I have been blogging for 11 years (!), but my entry into the professional crafting world started three years before that. Shortly before Trevor's second birthday, I was hired by a local scrapbook store called Remember When. In spring 2008, the owner (Brenda) was looking for both designers to create projects for classes and the teachers to teach those classes. Oddly, employees could only be one or the other. If you designed projects, someone else taught the classes to make those projects. If you taught classes, you were teaching someone else's design, using yet another person's lesson plan. (One employee wrote lesson plans and put together all the class kits and could neither design nor teach.) I'm not sure what the logic was of dividing the work this way, other than some sort of checks-and-balances idea. Anyway, I applied for both open positions and when I was hired, Brenda gave me the choice of designer or teacher. I'd been a classroom teacher for 11 years and had absolutely no design experience, but I selected the design option. It sounded more fun and would definitely be more of a challenge. But most importantly, the hours were flexible, which they wouldn't be if I were teaching classes. I loved the job.

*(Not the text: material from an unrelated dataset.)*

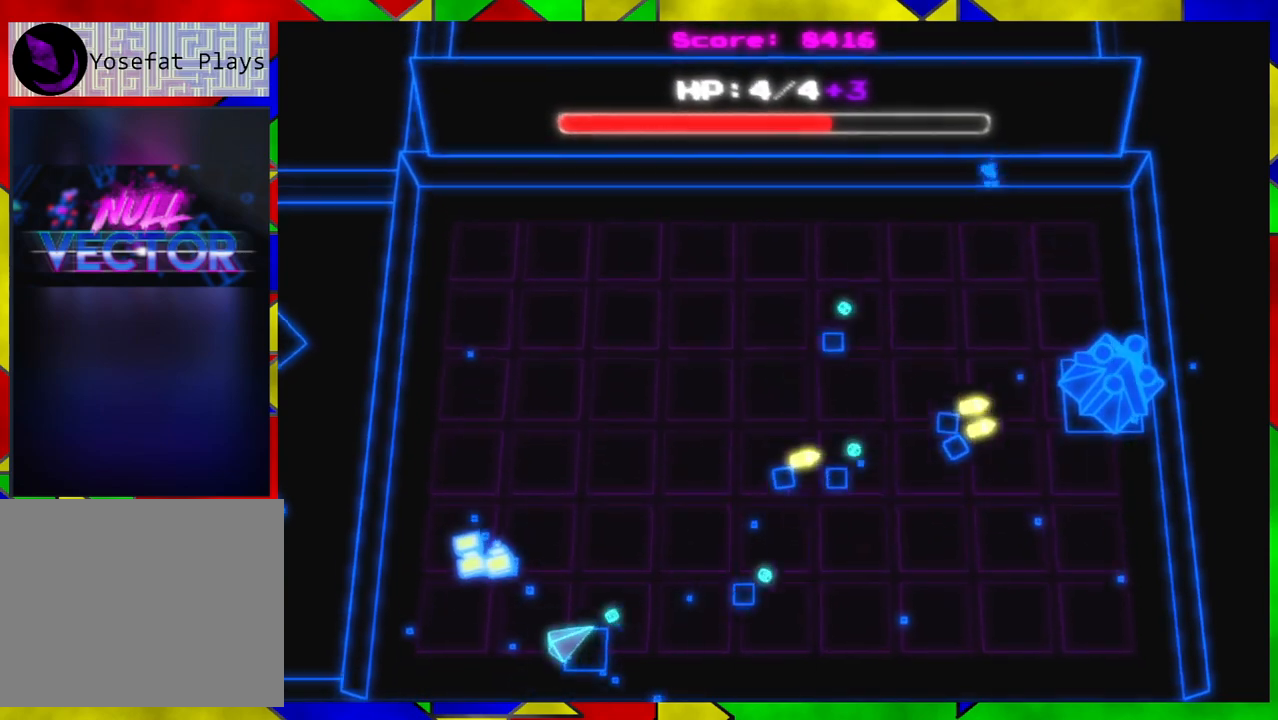
{"buttons": [], "left_stick": "center", "right_stick": "right", "events": [[183, "left_stick", "up"], [433, "left_stick", "center"]]}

Each month, I was assigned a few layouts and/or cards to design to fit a particular theme, material, or skill. One of the first layouts I ever made was this Lady and the Tramp themed project called 'Bella Notte.' My job was to create a simple, beginner-level, multi-photo, two-page spread featuring Jolee's stickers (which were all the rage in 2008).
As you can see, the page used silver, light purple, and dark purple cardstock, grey ribbon, vellum, and the Jolee's. The class consisted of cutting things to size, tying ribbon, using adhesive, and adding stickers.
This is the only lesson plan I ever received (since I never wrote nor taught my designs). I found it recently when I was cleaning out files, along with this:
It's very interesting to me to read back over the guidelines, particularly the Page Expectations. My biggest challenges were #1 (I had to remind myself to measure and write everything down); #3 (I hated incorporating 3-D items then as much as I do now), #7 (I struggled mightily to use all the embellishments in a pack or all the stickers on a page), and #8 (when making the pages at home, it was hard to know what there was a lot of in stock or what was leftover from past classes, so I had to take a lot of notes when I was in the store).
None of my projects were ever rejected (#7 on Creative Team Expectations) and it was amazing being paid to make layouts and cards, even if I didn't get to keep the finished items. It allowed me to stretch myself creatively and explore product and themes I wouldn't have used in my own scrapbooking. Most importantly, it started me along the path to where I am now.
Sadly, my time at Remember When was very short. Brenda decided to relocate (and thus close the store) about six months after I started. It's crazy to think how that small job led to the next and the next and the next. It's a good reminder to jump through a door when it opens, because you never know what's on the other side.